## Source extract
######

H3K9 histone acetylation predicts pluripotency and reprogramming capacity of ES cells

Abstract

The pluripotent genome is characterized by unique epigenetic features and a decondensed chromatin conformation. However, the relationship between epigenetic regulation and pluripotency is not altogether clear. Here, using an enhanced MEF/ESC fusion protocol, we compared the reprogramming potency and histone modifications of different embryonic stem cell (ESC) lines (R1, J1, E14, C57BL/6) and found that E14 ESCs are significantly less potent, with significantly reduced H3K9ac levels. Treatment of E14 ESCs with histone deacetylase (HDAC) inhibitors (HDACi) increased H3K9ac levels and restored their reprogramming capacity. Microarray and H3K9ac ChIP-seq analyses, suggested increased extracellular matrix (ECM) activity following HDACi treatment in E14 ESCs. These data suggest that H3K9ac may predict pluripotency and that increasing pluripotency by HDAC inhibition acts through H3K9ac to enhance the activity of target genes involved in ECM production to support pluripotency.

Figure 1

Decreased H3K9ac in E14 ESCs. (A) Immunofluorescence (IF) images of pan-acetylated H4 (H4ac), tri-methylated H3 on lysine 4 and 9 (H3K4me3, H3K9me3), RNA polymerase II phosphorylated on serine 5 (Pol2pS5), HP1α and H3 acetylated on lysine 9 (H3K9ac). (B) Quantitative assessment of (A). Y axis depicts arbitrary fluorescent units. Values represent at least 300 cells from three independent experiments.

Figure 2

HDAC inhibitors increase acetylation and self-renewal. (A) E14 cells were treated with vehicle (DMSO, left) or with TSA for the indicated time, and histone acetylation levels were assayed using antibodies specific for pan-acetylated H3 (H3ac, top) and H3 acetylated on lysine 9 (H3K9ac, bottom). (B) Quantification of (A). (C) Western blots of H3K9ac in E14 ESCs treated with VPA or NaBu for 16 h. Quantification is shown on the right. (D) Increased acetylation of E14 ESC increases teratoma size in vivo. E14 ESC were treated with VPA (0.5 mM) or TSA (5 nM) for 14 h and transplanted under the kidney capsule in SCID mice. Teratomas were analyzed three weeks following transplantation. (E–G) Hematoxylin-Eosin staining of representative sections of teratomas formed by control E14 ESC (E), VPA-treated E14 ESC (F) and TSA-treated E14 ESC (G). All teratomas displayed evidence of endoderm, mesoderm and ectoderm.

######

## Extracted information
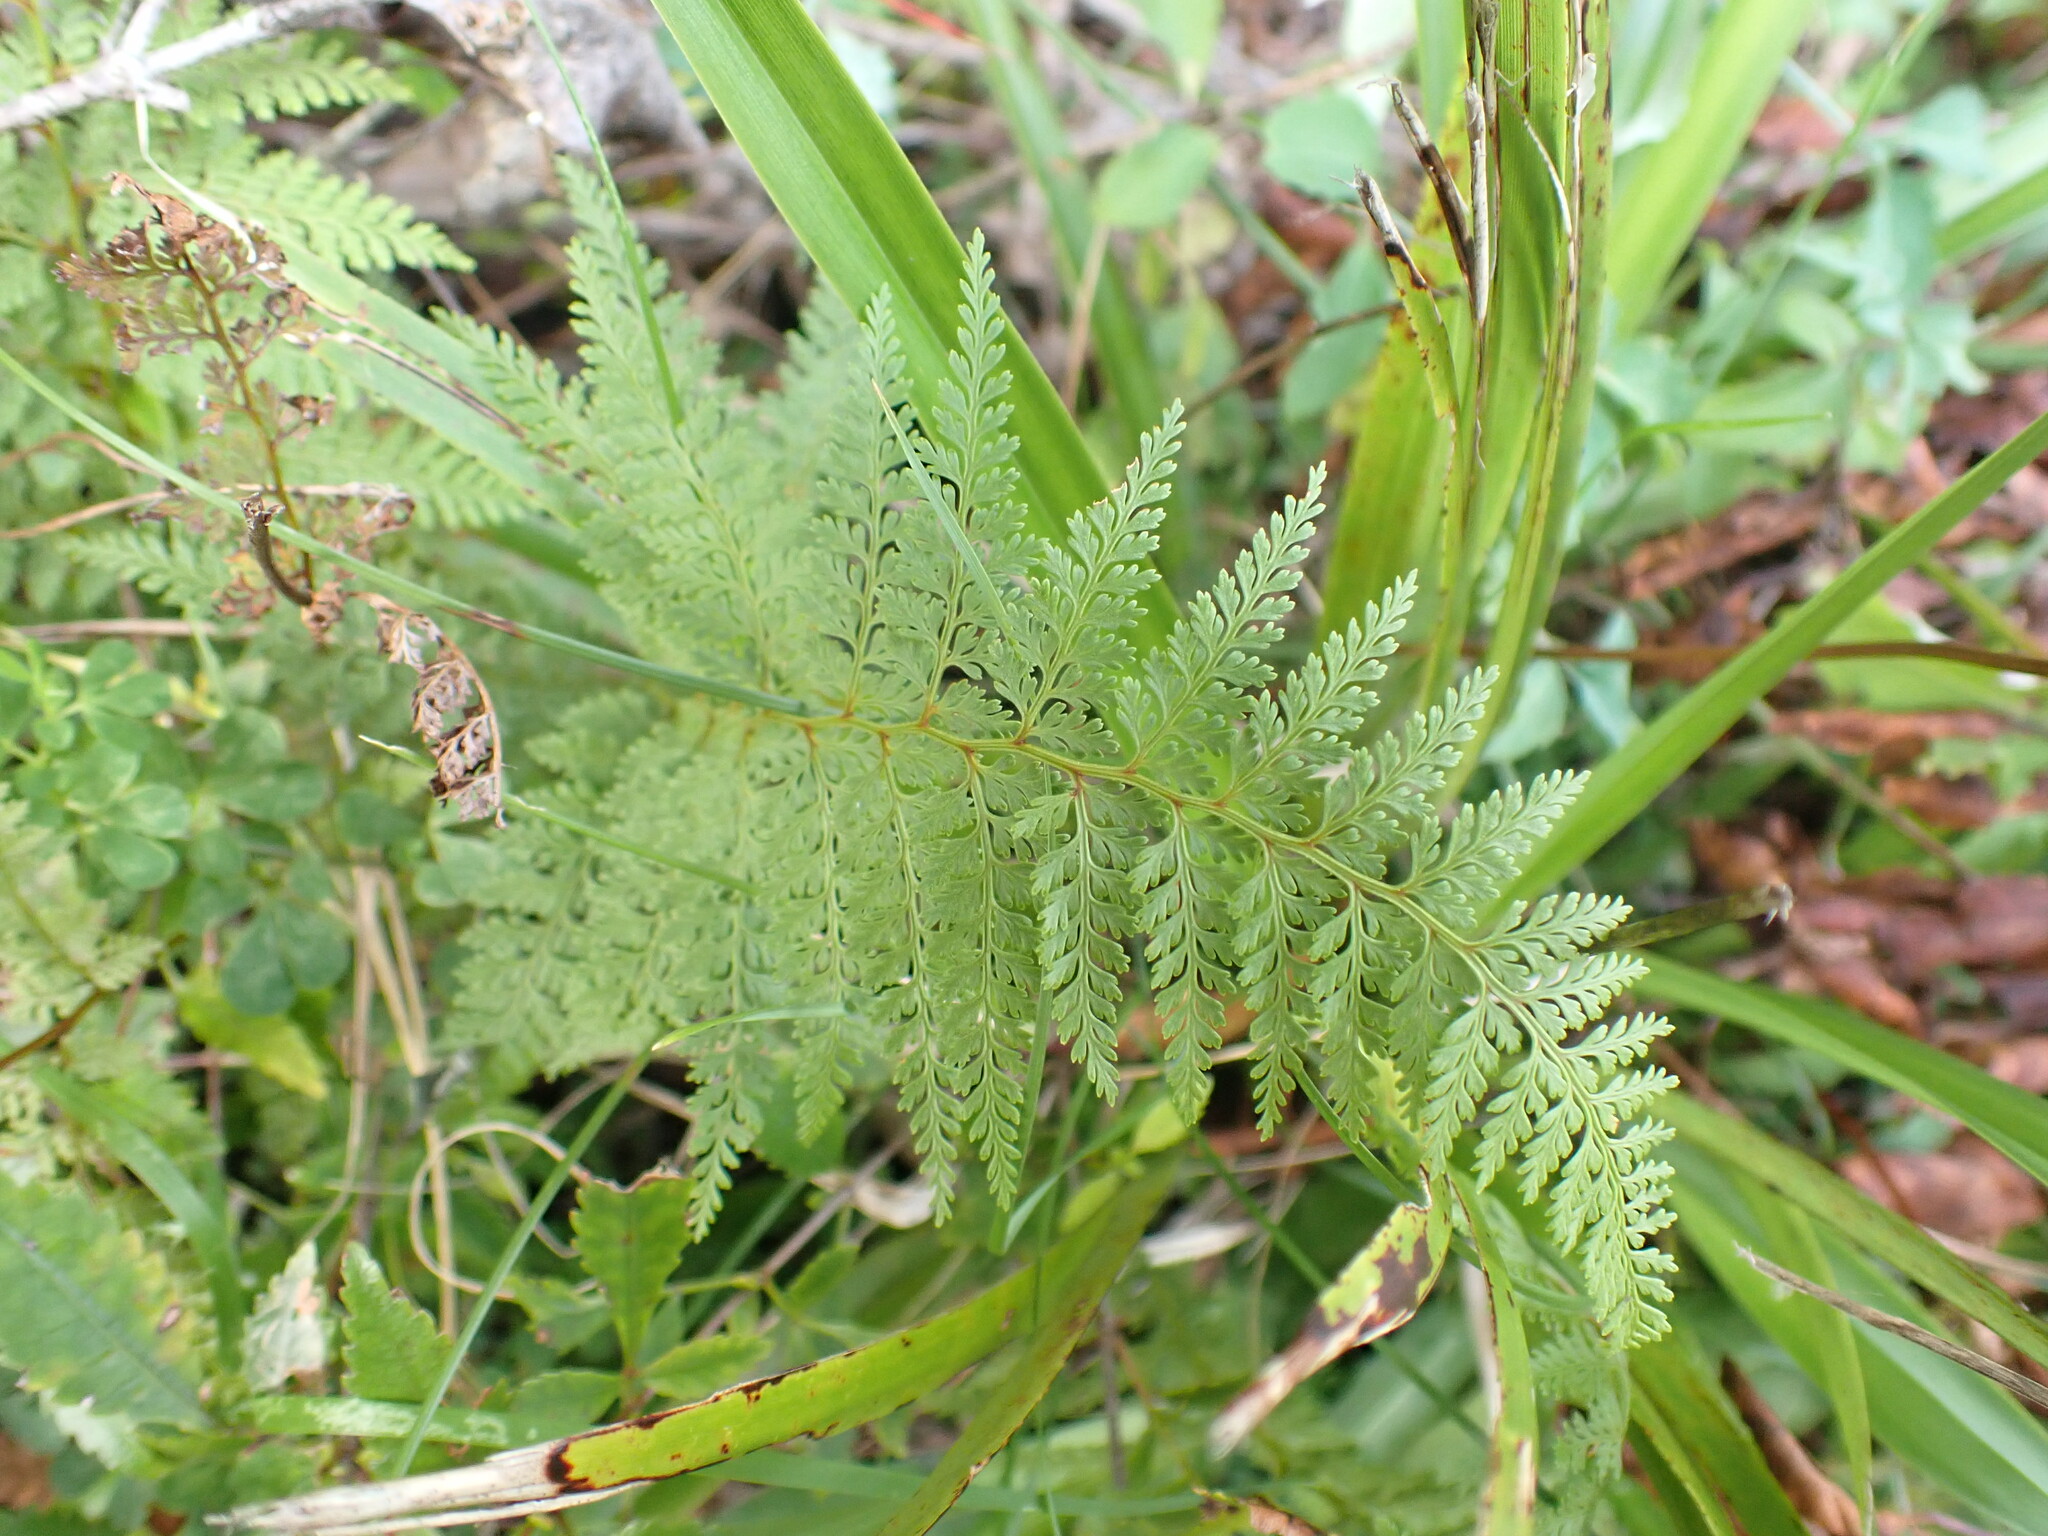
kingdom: Plantae
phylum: Tracheophyta
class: Polypodiopsida
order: Polypodiales
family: Dennstaedtiaceae
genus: Paesia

######

## Exercise requirements
Reproduce word for word the passage of the H3K9 acetylation text from "Decreased H3K9ac in" to "three independent experiments.".

## Response area
Decreased H3K9ac in E14 ESCs. (A) Immunofluorescence (IF) images of pan-acetylated H4 (H4ac), tri-methylated H3 on lysine 4 and 9 (H3K4me3, H3K9me3), RNA polymerase II phosphorylated on serine 5 (Pol2pS5), HP1α and H3 acetylated on lysine 9 (H3K9ac). (B) Quantitative assessment of (A). Y axis depicts arbitrary fluorescent units. Values represent at least 300 cells from three independent experiments.